Cluster assignment for each sample in the input data.

resolution float or None

Resolution parameter selected during clustering.

quality float or None

Quality score for the chosen clustering.

personas list[ClusterPersona] or None

Natural-language persona descriptions for each cluster.

agent_score float or None

Agent-assigned quality score, if use_agent was enabled.

agent_reasoning str or None

Agent's reasoning for the score, if use_agent was enabled.

Narrative

LLM-generated summary of model behavior.

The narrative endpoint is async. This model represents the result retrieved after polling for completion.

Attributes:

Name Type Description
model_id str

Model identifier.

status str

Job status.

narrative str or None

LLM-generated natural-language summary of model behavior.

prediction float or None

Aggregate prediction value referenced by the narrative.

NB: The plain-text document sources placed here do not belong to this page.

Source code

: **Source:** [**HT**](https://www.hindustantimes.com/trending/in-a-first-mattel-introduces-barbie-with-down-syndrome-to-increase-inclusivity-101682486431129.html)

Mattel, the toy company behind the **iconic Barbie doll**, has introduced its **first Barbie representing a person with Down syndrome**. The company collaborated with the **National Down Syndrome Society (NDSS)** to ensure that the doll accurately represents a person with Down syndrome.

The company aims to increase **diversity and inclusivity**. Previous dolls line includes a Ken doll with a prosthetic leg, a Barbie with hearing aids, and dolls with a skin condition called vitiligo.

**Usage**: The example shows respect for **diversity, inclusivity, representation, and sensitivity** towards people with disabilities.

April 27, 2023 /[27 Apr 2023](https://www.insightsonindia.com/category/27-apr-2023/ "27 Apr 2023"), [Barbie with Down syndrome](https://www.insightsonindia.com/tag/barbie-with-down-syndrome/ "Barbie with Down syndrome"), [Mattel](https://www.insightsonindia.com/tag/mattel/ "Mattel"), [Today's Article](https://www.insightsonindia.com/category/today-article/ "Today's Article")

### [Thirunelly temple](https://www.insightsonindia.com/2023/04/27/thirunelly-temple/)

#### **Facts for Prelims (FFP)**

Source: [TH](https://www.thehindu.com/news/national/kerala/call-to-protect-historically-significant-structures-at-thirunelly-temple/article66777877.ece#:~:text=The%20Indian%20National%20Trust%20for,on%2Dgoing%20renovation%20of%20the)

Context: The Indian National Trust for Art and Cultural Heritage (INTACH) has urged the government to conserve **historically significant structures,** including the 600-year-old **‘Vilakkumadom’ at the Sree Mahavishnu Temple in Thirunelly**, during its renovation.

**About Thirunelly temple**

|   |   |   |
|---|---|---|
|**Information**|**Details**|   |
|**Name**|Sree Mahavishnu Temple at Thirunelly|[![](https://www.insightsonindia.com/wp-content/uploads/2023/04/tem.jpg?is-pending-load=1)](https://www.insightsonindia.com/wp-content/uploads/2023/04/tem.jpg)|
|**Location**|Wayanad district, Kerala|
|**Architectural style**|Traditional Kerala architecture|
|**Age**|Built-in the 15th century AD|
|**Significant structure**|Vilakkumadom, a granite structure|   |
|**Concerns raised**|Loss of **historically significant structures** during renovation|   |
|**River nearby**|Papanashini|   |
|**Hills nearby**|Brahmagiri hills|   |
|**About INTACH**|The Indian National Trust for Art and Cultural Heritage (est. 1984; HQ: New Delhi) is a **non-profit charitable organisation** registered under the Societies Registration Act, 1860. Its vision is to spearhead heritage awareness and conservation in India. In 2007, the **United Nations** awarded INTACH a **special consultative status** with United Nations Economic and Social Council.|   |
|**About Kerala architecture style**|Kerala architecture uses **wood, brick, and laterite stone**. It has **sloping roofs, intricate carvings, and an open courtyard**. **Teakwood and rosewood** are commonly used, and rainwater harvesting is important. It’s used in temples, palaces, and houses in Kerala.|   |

scenarios list[dict[str, Any]]

Scenario analyses referenced in the narrative.

n_records int or None

Number of records the narrative was generated from.

SchemaColumn

Per-column schema entry from the model's schema manifest.

Attributes:

Name Type Description
dtype str

Data type: "float", "int", "bool", or "categorical".

categories list[Any] or None

Allowed category values for categorical columns.

unknown_code int or None

Integer code assigned to unknown/unseen categories.

SchemaResult

Persisted model schema manifest from GET /v1/models/{model_id}/schema.

Attributes:

Name Type Description
feature_names list[str]

Ordered list of all feature names in the model.

columns dict[str, SchemaColumn]

Per-column schema details keyed by column name.

target dict[str, Any]

Schema metadata for the target column.